■ **TASK TO COMPLETE**
All of the listing should be returned as written, apart from any picture in it.

■ **DATA**

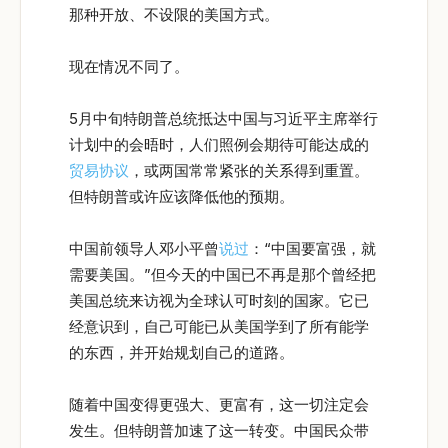
那种开放、不设限的美国方式。
现在情况不同了。
5月中旬特朗普总统抵达中国与习近平主席举行
计划中的会晤时，人们照例会期待可能达成的
贸易协议
，或两国常常紧张的关系得到重置。
但特朗普或许应该降低他的预期。
中国前领导人邓小平曾
说过
：“中国要富强，就
需要美国。”但今天的中国已不再是那个曾经把
美国总统来访视为全球认可时刻的国家。它已
经意识到，自己可能已从美国学到了所有能学
的东西，并开始规划自己的道路。
随着中国变得更强大、更富有，这一切注定会
发生。但特朗普加速了这一转变。中国民众带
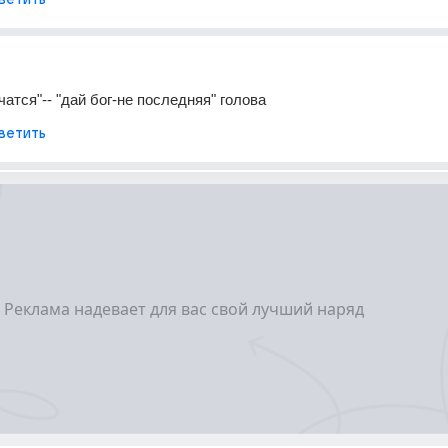
чатся"-- "дай бог-не последняя" голова
ветить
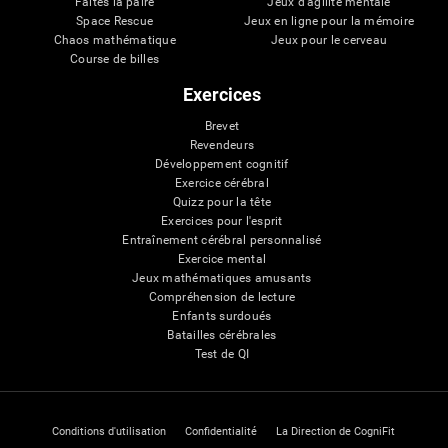
Faîtes la paire
Jeux d'agilité mentale
Space Rescue
Jeux en ligne pour la mémoire
Chaos mathématique
Jeux pour le cerveau
Course de billes
Exercices
Brevet
Revendeurs
Développement cognitif
Exercice cérébral
Quizz pour la tête
Exercices pour l'esprit
Entraînement cérébral personnalisé
Exercice mental
Jeux mathématiques amusants
Compréhension de lecture
Enfants surdoués
Batailles cérébrales
Test de QI
Conditions d'utilisation
Confidentialité
La Direction de CogniFit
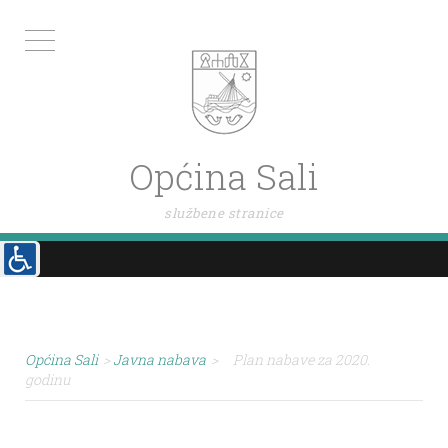
Općina Sali
službene stranice
Općina Sali
>
Javna nabava
>
Plan nabave za 2020.
godinu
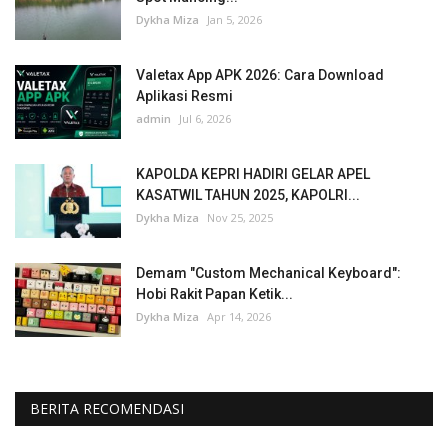
Dykha Miza
Jan 5, 2026
Valetax App APK 2026: Cara Download
Aplikasi Resmi
admin
Jul 6, 2026
KAPOLDA KEPRI HADIRI GELAR APEL
KASATWIL TAHUN 2025, KAPOLRI...
Dykha Miza
Nov 25, 2025
Demam "Custom Mechanical Keyboard":
Hobi Rakit Papan Ketik...
Dykha Miza
Apr 14, 2026
BERITA RECOMENDASI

■ **REPLY TO THE EXERCISE**
那种开放、不设限的美国方式。
现在情况不同了。
5月中旬特朗普总统抵达中国与习近平主席举行
计划中的会晤时，人们照例会期待可能达成的
贸易协议
，或两国常常紧张的关系得到重置。
但特朗普或许应该降低他的预期。
中国前领导人邓小平曾
说过
：“中国要富强，就
需要美国。”但今天的中国已不再是那个曾经把
美国总统来访视为全球认可时刻的国家。它已
经意识到，自己可能已从美国学到了所有能学
的东西，并开始规划自己的道路。
随着中国变得更强大、更富有，这一切注定会
发生。但特朗普加速了这一转变。中国民众带
чатся"-- "дай бог-не последняя" голова
ветить
Faîtes la paire
Jeux d'agilité mentale
Space Rescue
Jeux en ligne pour la mémoire
Chaos mathématique
Jeux pour le cerveau
Course de billes
Exercices
Brevet
Revendeurs
Développement cognitif
Exercice cérébral
Quizz pour la tête
Exercices pour l'esprit
Entraînement cérébral personnalisé
Exercice mental
Jeux mathématiques amusants
Compréhension de lecture
Enfants surdoués
Batailles cérébrales
Test de QI
Conditions d'utilisation
Confidentialité
La Direction de CogniFit
Općina Sali
službene stranice
Općina Sali
>
Javna nabava
>
Plan nabave za 2020.
godinu
Dykha Miza
Jan 5, 2026
Valetax App APK 2026: Cara Download
Aplikasi Resmi
admin
Jul 6, 2026
KAPOLDA KEPRI HADIRI GELAR APEL
KASATWIL TAHUN 2025, KAPOLRI...
Dykha Miza
Nov 25, 2025
Demam "Custom Mechanical Keyboard":
Hobi Rakit Papan Ketik...
Dykha Miza
Apr 14, 2026
BERITA RECOMENDASI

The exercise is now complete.